As wave of dementia cases looms, Law School looks to preserve elders’ rights

An estimated 42 percent of Americans over the age of 55 will eventually develop dementia, and as the U.S. population ages, the number of new dementia cases per year is expected to double by 2060. The demographic shift promises to increase the pressure on already-strained healthcare systems and caregivers.

It’s also a challenge for the law. 

At a conference hosted by the Petrie-Flom Center for Health Law Policy, Biotechnology, and Bioethics at Harvard Law School last month, researchers from multiple disciplines, both from across Harvard and from other universities, explored how current laws too often strip decision-making authority from older adults, and what improvements could help those older adults keep more of their autonomy as their capacities decline. 

Not all older adults experience cognitive decline, and not all cognitive decline looks the same.

Duke Han, University of Southern California

Not all older adults experience cognitive decline, and not all cognitive decline looks the same, said Duke Han, professor of psychology, family medicine, neurology, and gerontology at the University of Southern California. For example, the entorhinal cortex, which mediates between parts of the brain responsible for drawing on experiences and for values-based decision-making, is often one of the first parts of the brain to be affected in Alzheimer’s disease. Researchers at Han’s lab recently found that people with thinning in that region are likelier to fall victim to financial scams. It’s a finding that could help explain why someone might function well in most areas of life while requiring decision-making support with their finances. 

The more physically frail an older adult is, the likelier they are to report financial exploitation, Han said. But family and friends can safeguard against those trends. “Social connectedness is important, but it’s not just how many connections someone has,” he said. “In our most recently published paper, we found that it’s really the depth of connection socially that someone has that seems to be protective in this regard.”

The law has traditionally taken a binary approach to decision-making capacity: Either you have it or you don’t, and those who don’t have been labeled incapacitated, incompetent, or insane in some states. 

“Current state statutes, which include living wills or advance directives, powers of attorney for healthcare, powers of attorney for financial matters, supported decision-making, default surrogate decision-making statutes … These just don’t fit individualized circumstances very well. We call them one-size-fits-all,” said Leslie Francis, Alfred C. Emery Distinguished Professor of Law and Distinguished Professor of Philosophy at the University of Utah. 

Often, the law has focused on transferring rights and protections to family members or other representatives who make decisions for those deemed unfit. But that approach can sideline the preferences and values of the older adults themselves, who may still have capacities to manage some or most of their own affairs. 
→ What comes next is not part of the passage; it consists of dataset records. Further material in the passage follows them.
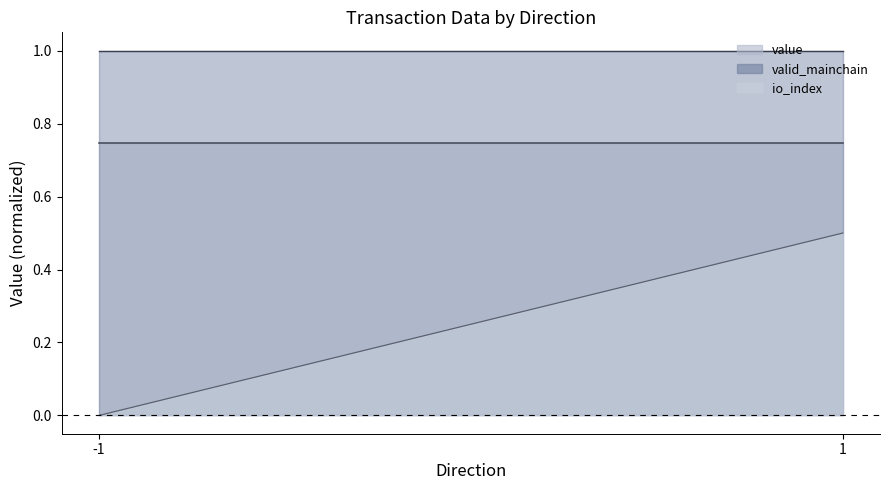

Between -1 and 1, which series saw the biggest shift?

io_index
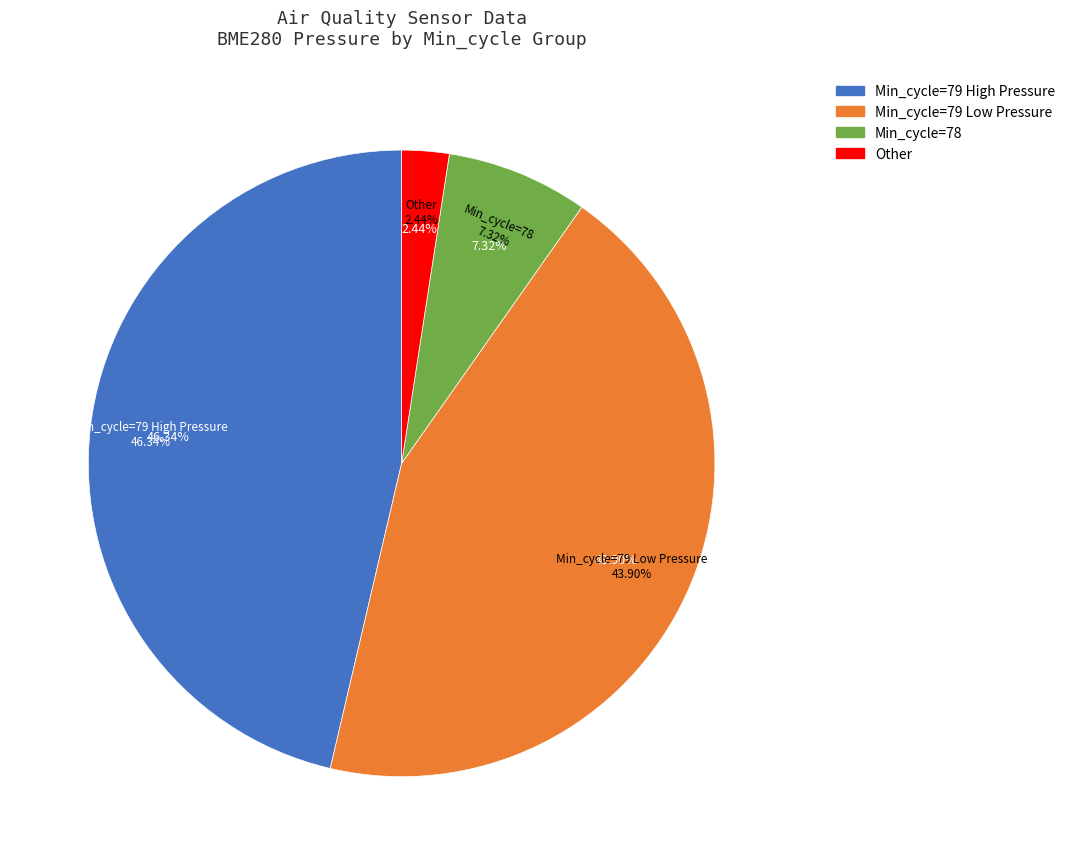

Is 79 the majority of the pie?

No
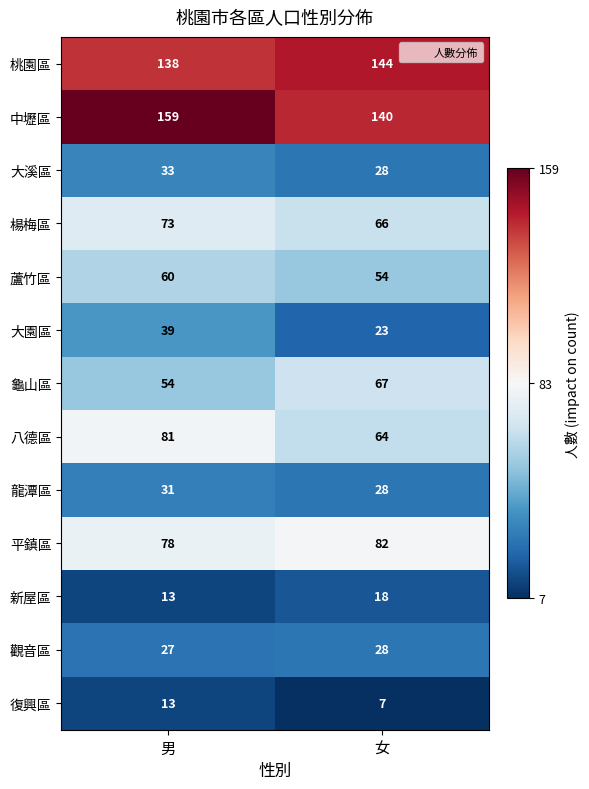

Rank the categories by 新屋區 value from lowest to highest.

男, 女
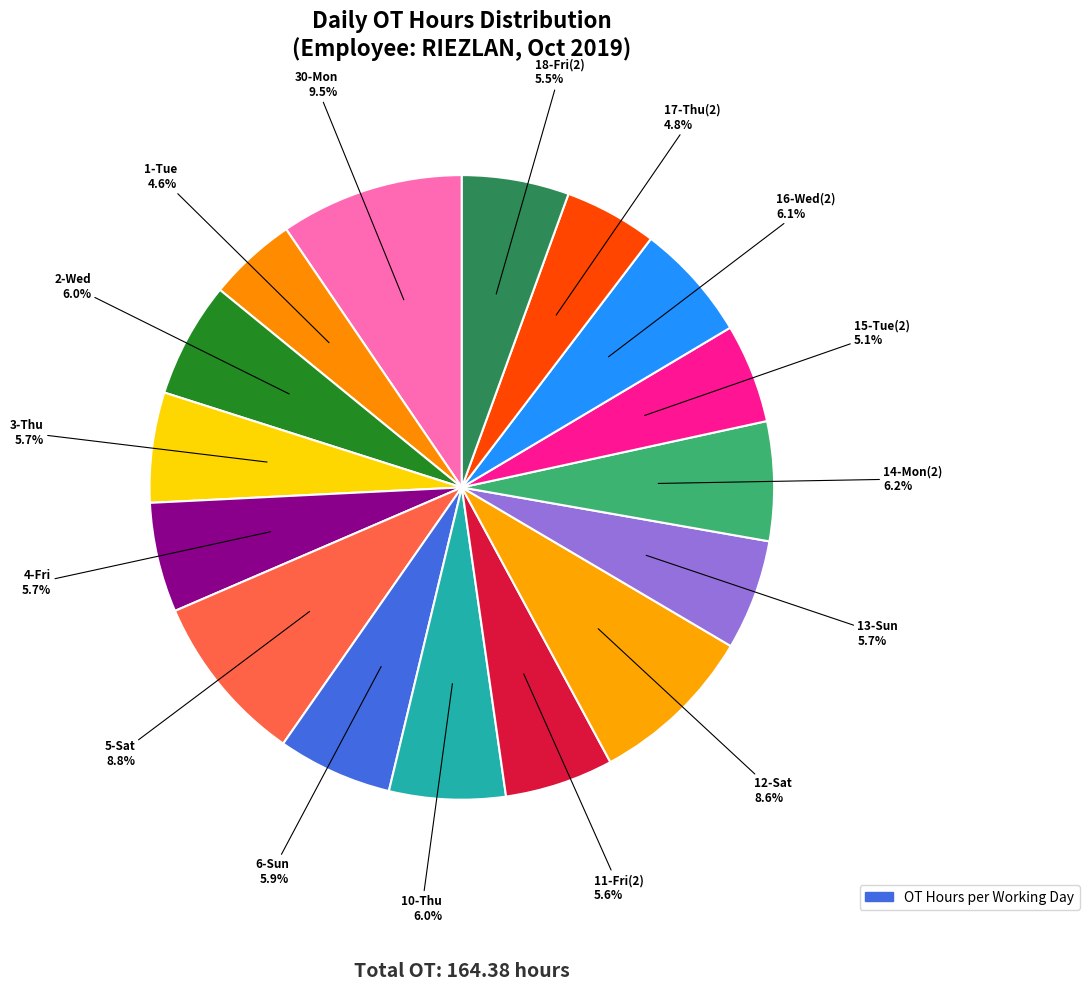

How many segments does this pie chart have?

16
A 2023 piece of model legislation from the American Bar Association, the New Uniform Health Care Decisions Act, would move states in the direction of autonomy for those with cognitive decline. It includes a model form written in plain language that allows individuals not only to indicate specific types of care they do or do not want, but also to identify goals and values they wish to guide future healthcare decisions, reflecting the deeply personal realities of aging. 

To date, only two states — Delaware and Utah — have adopted the New Uniform Health Care Decisions Act. But an international body may soon offer its own guidance for protecting the rights of older adults. In April 2025, the United Nations Human Rights Council passed a resolution to start negotiations for a new human rights treaty for older persons. 

Hezzy Smith, director of advocacy initiatives at the Harvard Law School Project on Disability, said the U.N.’s treaty would build on the agency’s Convention on the Rights of Persons with Disabilities. Smith said the U.N. committee charged with monitoring the convention’s implementation “has made very clear that people with disabilities have been subject to egregious human rights violations as a result of legal capacity restrictions, and it made it very clear that, from a human rights perspective for the committee, states will have to do wholesale transformations of their substituted decision-making regimes in their home countries in order to usher in … regimes of supported decision-making. They rejected the notion that there are haves and have-nots with regard to legal capacity.”

Smith said U.N. member states might take a different approach for older adults, potentially prioritizing positive outcomes over optimizing for maximal rights preservation — a distinction that could shape how the international community balances autonomy with protections for aging populations. 

Other Harvard speakers at the conference were I. Glenn Cohen, Petrie-Flom Center faculty director, James A. Attwood and Leslie Williams Professor of Law, and deputy dean of HLS; Susannah Baruch, executive director of the Petrie-Flom Center; Michael Ashley Stein, visiting professor at HLS and executive director of the HLS Project on Disability; Francis X. Shen, professor of law at the University of Minnesota and member of the Harvard Medical School Center for Bioethics; Abeer Malik, Petrie-Flom Center student fellow; and Diana Freed, assistant professor of computer and data science at Brown University and a visiting researcher at the Petrie-Flom Center.